◆ Text under study:
The above is a bit of a humorous example. But I expect this to be a real use case. And it made me think seriously about the impact of religion on AIs.

It’s quite clear an AI could be trained to “have” religious beliefs. Whether this would constitute true belief in the way a human would understand it is hard to say. As with much in AI, it’s hard to map the outputs of a model to human cognitive processes.

 

Indeed, the whole idea of a religious AI may seem absurd at first glance. AIs are a product of human technology. We typically imagine them as perfectly "rational" agents. But, it isn’t quite so simple.

 

Religious beliefs (like beliefs generally) are probabilistic. No one can be completely certain if there is or is not a God. That state of the world has some non zero probability of being true. So it’s worth considering how an AI that concludes there is a 5% chance of God existing would behave.

 

For example, would an AI be amenable to a version of Pascals mugging? If we instructed an AI to maximize human wellbeing would it attempt to baptize every human to guarantee them salvation? Would a paperclip maximizer do the same in hopes of being rewarded with infinite paperclips? Would a general AI that is programmed to be moral give substantial weight to religious morality in its decision making?

◆ Provided information:

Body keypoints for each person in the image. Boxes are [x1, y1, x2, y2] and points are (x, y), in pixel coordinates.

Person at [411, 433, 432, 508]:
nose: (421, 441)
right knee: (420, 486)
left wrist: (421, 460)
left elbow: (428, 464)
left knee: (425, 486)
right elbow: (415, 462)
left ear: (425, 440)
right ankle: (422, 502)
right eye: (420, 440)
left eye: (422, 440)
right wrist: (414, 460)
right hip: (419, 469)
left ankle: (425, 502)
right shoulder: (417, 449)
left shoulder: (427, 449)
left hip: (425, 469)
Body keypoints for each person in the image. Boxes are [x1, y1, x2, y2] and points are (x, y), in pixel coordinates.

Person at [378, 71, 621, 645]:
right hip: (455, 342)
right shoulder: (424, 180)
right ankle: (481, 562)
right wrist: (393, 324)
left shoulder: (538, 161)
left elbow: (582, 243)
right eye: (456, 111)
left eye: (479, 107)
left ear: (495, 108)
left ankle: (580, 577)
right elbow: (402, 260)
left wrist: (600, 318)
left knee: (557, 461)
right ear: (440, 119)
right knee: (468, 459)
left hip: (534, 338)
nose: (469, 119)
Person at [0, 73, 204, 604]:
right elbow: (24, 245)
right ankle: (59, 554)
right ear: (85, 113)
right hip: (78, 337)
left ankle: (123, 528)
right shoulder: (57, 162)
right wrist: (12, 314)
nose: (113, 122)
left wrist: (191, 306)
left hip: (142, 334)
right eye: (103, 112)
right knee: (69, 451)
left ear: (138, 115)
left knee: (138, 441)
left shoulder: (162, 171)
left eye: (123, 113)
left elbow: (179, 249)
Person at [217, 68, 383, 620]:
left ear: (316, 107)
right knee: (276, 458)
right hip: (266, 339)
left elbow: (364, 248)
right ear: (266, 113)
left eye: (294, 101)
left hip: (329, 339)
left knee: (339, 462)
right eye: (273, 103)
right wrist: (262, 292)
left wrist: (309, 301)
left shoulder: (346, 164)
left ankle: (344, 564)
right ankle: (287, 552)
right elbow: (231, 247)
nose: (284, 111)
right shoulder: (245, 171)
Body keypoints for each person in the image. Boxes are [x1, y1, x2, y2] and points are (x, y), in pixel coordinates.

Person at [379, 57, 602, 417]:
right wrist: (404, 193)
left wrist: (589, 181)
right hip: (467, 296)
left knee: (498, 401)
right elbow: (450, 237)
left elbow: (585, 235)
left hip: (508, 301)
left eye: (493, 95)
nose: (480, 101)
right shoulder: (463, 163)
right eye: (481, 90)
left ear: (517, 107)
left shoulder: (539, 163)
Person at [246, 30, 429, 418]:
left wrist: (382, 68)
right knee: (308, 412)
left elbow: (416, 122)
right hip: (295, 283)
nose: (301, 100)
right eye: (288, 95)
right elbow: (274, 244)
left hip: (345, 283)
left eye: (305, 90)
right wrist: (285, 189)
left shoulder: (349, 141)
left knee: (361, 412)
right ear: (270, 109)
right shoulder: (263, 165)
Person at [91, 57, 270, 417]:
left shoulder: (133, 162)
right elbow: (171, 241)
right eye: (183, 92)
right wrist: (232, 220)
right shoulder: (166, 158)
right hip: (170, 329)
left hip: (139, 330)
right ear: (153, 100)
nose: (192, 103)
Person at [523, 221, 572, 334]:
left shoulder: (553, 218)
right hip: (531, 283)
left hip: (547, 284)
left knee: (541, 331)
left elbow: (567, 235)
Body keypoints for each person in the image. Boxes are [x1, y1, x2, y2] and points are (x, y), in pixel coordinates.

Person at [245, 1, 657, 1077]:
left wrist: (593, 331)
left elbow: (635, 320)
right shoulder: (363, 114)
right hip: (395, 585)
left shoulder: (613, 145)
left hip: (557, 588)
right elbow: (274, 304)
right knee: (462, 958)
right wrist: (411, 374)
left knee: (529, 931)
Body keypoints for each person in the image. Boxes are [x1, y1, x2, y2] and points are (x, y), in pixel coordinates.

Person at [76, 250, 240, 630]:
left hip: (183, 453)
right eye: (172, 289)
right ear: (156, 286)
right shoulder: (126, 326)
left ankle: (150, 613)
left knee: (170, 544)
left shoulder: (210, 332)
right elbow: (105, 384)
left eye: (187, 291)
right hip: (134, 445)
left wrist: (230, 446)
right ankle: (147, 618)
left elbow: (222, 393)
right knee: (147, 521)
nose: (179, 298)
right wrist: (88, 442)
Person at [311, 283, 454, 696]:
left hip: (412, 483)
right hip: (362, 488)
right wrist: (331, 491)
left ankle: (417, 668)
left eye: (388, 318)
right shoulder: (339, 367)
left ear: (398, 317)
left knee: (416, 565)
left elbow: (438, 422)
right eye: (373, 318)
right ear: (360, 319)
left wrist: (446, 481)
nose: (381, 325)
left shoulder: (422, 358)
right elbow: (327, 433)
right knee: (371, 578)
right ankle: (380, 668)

◆ What to do:
A - In the passage on religion and AI, condense the paragraph beginning "Religious beliefs (like beliefs generally)" into two sentences, keeping its main facts.
B - List every question posed in the final paragraph of the passage on religion and AI.

◆ Answers by item:
A - Religious beliefs, like all beliefs, are probabilistic: no one can be completely certain whether God exists, so that possibility has some non-zero probability of being true. It is therefore worth considering how an AI that concludes there is a 5% chance of God existing would behave.

B -
- Would an AI be amenable to a version of Pascal's mugging?
- If we instructed an AI to maximize human wellbeing, would it attempt to baptize every human to guarantee them salvation?
- Would a paperclip maximizer do the same in hopes of being rewarded with infinite paperclips?
- Would a general AI that is programmed to be moral give substantial weight to religious morality in its decision making?